_WHAT YOU WILL DO_.
Go through the listing below and gather every line with the word "heel".

_EXTRACTED INFORMATION_.
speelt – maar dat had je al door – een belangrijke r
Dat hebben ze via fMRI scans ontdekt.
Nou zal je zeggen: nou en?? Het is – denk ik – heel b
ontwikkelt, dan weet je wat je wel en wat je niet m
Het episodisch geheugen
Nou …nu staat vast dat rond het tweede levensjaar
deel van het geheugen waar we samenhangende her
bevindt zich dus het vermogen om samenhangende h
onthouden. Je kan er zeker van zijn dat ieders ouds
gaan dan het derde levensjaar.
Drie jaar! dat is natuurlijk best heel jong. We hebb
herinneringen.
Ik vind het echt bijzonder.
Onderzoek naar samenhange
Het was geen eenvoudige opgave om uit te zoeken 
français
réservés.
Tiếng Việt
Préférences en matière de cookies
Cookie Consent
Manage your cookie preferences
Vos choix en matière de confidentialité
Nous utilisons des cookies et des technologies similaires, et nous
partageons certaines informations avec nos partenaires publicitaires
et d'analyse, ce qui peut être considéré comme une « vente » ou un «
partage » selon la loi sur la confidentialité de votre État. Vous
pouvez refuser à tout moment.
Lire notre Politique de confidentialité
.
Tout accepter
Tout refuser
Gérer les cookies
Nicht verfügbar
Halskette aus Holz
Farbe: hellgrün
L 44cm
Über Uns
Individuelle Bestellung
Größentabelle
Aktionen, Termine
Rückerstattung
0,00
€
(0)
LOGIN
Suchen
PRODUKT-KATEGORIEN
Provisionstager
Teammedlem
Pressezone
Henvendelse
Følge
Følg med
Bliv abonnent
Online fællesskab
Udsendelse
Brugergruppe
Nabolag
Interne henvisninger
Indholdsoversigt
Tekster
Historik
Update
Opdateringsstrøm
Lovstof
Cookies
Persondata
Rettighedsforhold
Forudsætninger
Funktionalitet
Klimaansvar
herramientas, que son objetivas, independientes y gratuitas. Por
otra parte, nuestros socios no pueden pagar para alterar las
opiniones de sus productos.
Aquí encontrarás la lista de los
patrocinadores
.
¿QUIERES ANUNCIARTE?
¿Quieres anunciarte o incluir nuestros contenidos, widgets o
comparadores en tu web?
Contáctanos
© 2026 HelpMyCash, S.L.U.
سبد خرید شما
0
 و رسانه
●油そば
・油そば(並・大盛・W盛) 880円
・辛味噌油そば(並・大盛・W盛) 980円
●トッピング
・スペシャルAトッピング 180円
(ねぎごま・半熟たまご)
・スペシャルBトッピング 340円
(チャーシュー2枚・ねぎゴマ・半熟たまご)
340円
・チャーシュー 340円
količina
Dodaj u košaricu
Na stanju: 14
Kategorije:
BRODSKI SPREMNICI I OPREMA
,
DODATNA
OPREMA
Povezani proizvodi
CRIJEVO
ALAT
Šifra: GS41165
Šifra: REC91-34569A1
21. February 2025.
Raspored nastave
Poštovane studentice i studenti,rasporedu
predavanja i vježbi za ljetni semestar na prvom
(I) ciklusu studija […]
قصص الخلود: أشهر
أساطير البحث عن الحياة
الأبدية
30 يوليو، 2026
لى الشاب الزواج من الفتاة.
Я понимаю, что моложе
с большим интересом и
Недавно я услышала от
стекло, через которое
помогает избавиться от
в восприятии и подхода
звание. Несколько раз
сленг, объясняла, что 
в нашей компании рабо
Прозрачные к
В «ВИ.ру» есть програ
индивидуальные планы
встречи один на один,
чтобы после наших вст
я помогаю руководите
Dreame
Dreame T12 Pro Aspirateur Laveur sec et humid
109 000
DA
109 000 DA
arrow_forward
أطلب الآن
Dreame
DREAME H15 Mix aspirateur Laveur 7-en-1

_RESPONSE AREA_.
Nou zal je zeggen: nou en?? Het is – denk ik – heel b
Drie jaar! dat is natuurlijk best heel jong. We hebb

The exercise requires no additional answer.